ある時は床に人のウンチが落ちていた。こんな糞づまった掃き溜めを早く蹴とばして新たな地平へ駆け出したい、という衝動さえ気づけば薄らいでいた。何時間もアダルトビデオを棚に戻しながら、漫然とする頭のなかで自分がいま何をやっているのか?自分は何がしたかったのか?という問いがドロドロのスープに溶けてなくなっていく感覚が忘れられないものになった。

その半年強のフリーター経験で考えたこと…それはいろいろあるが、とくに心の余裕というものが人間生活の根本を左右することはよく分かった。経済的困窮で心の余裕をなくして己の欲で頭が一杯、他者や周りのことが考えられなくなって、倫理を破ったり法を犯したりする。そんな人間は揃いも揃ってイモリかヤモリのような眼をしていた。

でも必ずしもカネの貧困とココロの貧困はイコールじゃない。過去に訪れた島国パラオでは、所得が低くとも、それと全く異なる価値軸を持って幸せに暮らしている人々がいた。
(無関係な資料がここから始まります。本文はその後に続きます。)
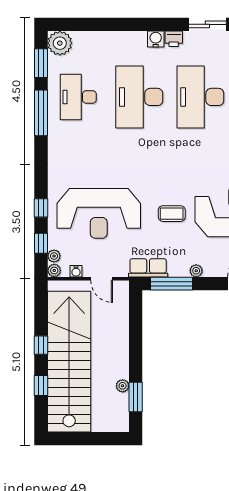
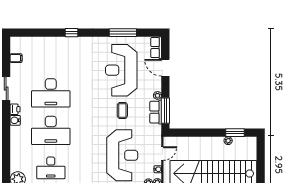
row of seats: (148, 268) -> (156, 112), moved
アフリカのマラウイなんかでもそうらしい。日本という国においてカネとココロの貧困がここまで相関しているのは、一度ドロップアウトした者に再起を許さず、金がないなら人生終わりだというイデオロギーに汚染された社会の精神構造に端を求めるものかもしれない。

あのレンタルビデオ屋で見たことは、大ぎょうにいえば日本の経済困窮の末路だろう。今後こういった人間性の頽廃がひろがったとして、政治の人が動きだすころには取り返しつかぬところまで堕落していると思う。

自分に関していえば、まさか身近にこんな世界があったとは予想外で、見識が深まり、見聞が広まり、意味ある経験にはなったとかんじる。ただあんなのは半年で十分だし限界だ。もう二度と、あの汚く、臭い、澱んだドブの底には戻りたくない。